On top of this, it’s vital that candidates are able to fit into the corporate culture. Those that do tend to perform better and express greater job satisfaction, therefore staying within the organisation for longer.
Clients also need to be able to gauge whether a candidate will work well within the existing team. Successful teamwork creates synergy, leading to more effective management and more productive employees.
Due to the fast pace of today’s business environment, combined with elements such as constantly changing regulations, the modern requirement is for someone that is commercially minded and flexible in their approach. Entrepreneurial businesses need people that can operate and thrive within that environment. They want people that don’t just do things because they have always been done that way.
The perfect fit
Whatever your role and job title, you are now expected to engage with people across the board, to work in multi-disciplinary teams and help the business grow and develop.
In a tight economy with fewer jobs and more candidates, clients not only have the luxury of demanding that potential employees can hit the ground running, but also that a candidate ‘fits’ with the organisation and can develop within the role.
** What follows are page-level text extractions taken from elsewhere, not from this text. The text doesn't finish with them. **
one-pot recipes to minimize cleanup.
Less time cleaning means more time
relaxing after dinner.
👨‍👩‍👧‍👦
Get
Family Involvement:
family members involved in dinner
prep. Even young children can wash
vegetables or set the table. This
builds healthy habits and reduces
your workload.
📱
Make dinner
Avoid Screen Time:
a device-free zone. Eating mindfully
In fact, companies may be tempted to hire a less experienced candidate if they believe them to be a better cultural fit. There’s also a chance that they’ll recruit from outside the financial sector completely. Clients are surrounded by people that know the industry, so it can be refreshing to bring in people with a different approach.
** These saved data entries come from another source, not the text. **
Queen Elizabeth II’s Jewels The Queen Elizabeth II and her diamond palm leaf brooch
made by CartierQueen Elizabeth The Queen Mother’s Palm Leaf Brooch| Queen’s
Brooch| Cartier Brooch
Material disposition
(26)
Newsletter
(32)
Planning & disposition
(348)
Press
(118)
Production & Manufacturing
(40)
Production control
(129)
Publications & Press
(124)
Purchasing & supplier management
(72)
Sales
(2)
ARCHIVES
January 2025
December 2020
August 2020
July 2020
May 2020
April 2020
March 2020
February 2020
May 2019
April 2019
A CV is merely an overview of an individual’s work experience and qualifications, so is only the starting point in the recruitment process. Companies need to dig a little deeper to assess a candidate’s personality and potential. One common question that Chief Executives and Managing Directors often pose about potential colleagues is whether they could go for a post-work drink with them.
Evaluating a candidate’s personality
So how can you ‘evaluate’ someone’s personality? A common test used by employers is a method developed by Saville & Holdsowrth called the Occupational Personality Questionnaire (OPQ). Many companies use it as a selection tool, and if a candidate fails to fulfil expectations, they will not progress to the next stage.
While this method does have its merits, there is an inherent danger in relying on testing; while they are designed to give an accurate picture of a candidate’s personality, people still tend to answer the questions according to what they think a company wants to hear, rather than truthfully.
As a dynamic and growing industry, FinTech is just one sector that is increasingly adding a social element to their interview process, taking the meeting out of a formal setting, going for dinner or drinks for example, to assess a candidate’s social interaction.
These personal relationships are crucial. At senior management and board level in particular, we find that the wrong job in the right company can work but the right job in the wrong company will never work. You end up spending more time with your colleagues at work than anywhere else so if you don’t get on, the job can only last so long.
A company’s “personality”
When we talk to candidates, they usually express a preference to work in either a corporate or entrepreneurial environment or it is clear from their CV which they are more suited to. Corporate roles generally offer greater job security, opportunities to progress, a clear career path and better benefits. Whereas entrepreneurial roles usually offer more flexibility, and a faster pace, with quicker decision making and less office politics.
Whether you’re making a hire or looking for a new role, the importance of “personal intelligence” cannot be underestimated as you look to understand yourself and other people.